**Problem details:** Apart from the pictures, every record here must be copied word for word.

Start of Data provided

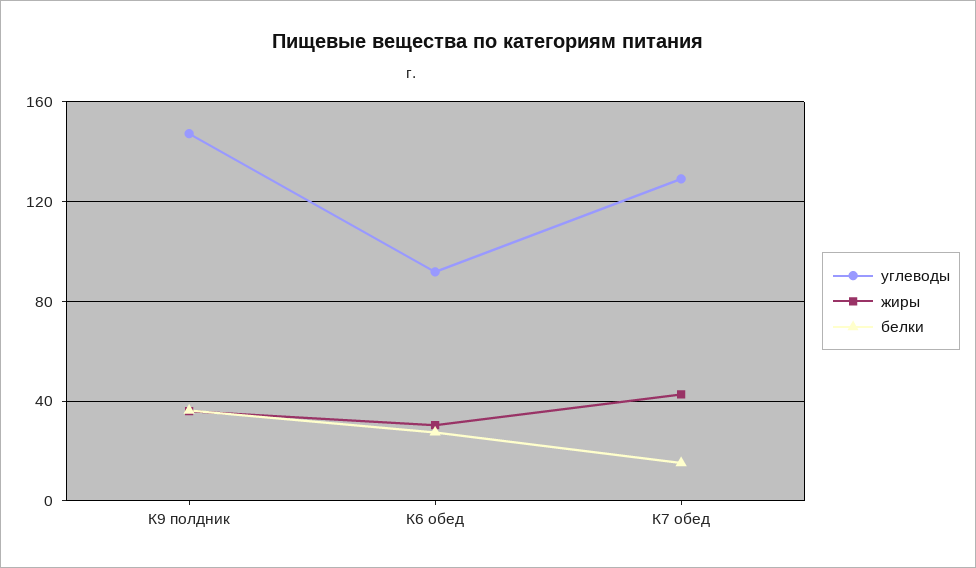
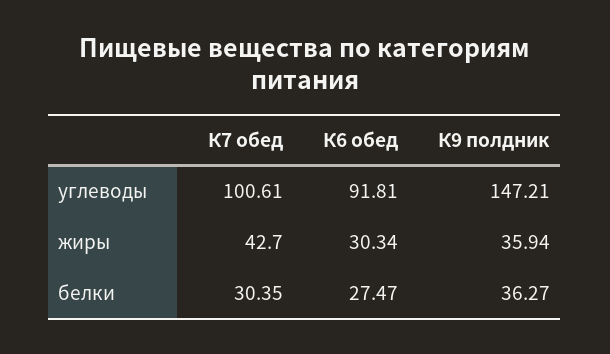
  {
    "углеводы": {
      "К9 полдник": 147.21,
      "К6 обед": 91.81,
-     "К7 обед": 130
+     "К7 обед": 100.61
    },
    "жиры": {
      "К9 полдник": 35.94,
      "К6 обед": 30.34,
      "К7 обед": 42.7
    },
    "белки": {
      "К9 полдник": 36.27,
      "К6 обед": 27.47,
-     "К7 обед": 15
+     "К7 обед": 30.35
    }
  }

End of Data provided

**Expected answer:**
  {
    "углеводы": {
      "К9 полдник": 147.21,
      "К6 обед": 91.81,
-     "К7 обед": 130
+     "К7 обед": 100.61
    },
    "жиры": {
      "К9 полдник": 35.94,
      "К6 обед": 30.34,
      "К7 обед": 42.7
    },
    "белки": {
      "К9 полдник": 36.27,
      "К6 обед": 27.47,
-     "К7 обед": 15
+     "К7 обед": 30.35
    }
  }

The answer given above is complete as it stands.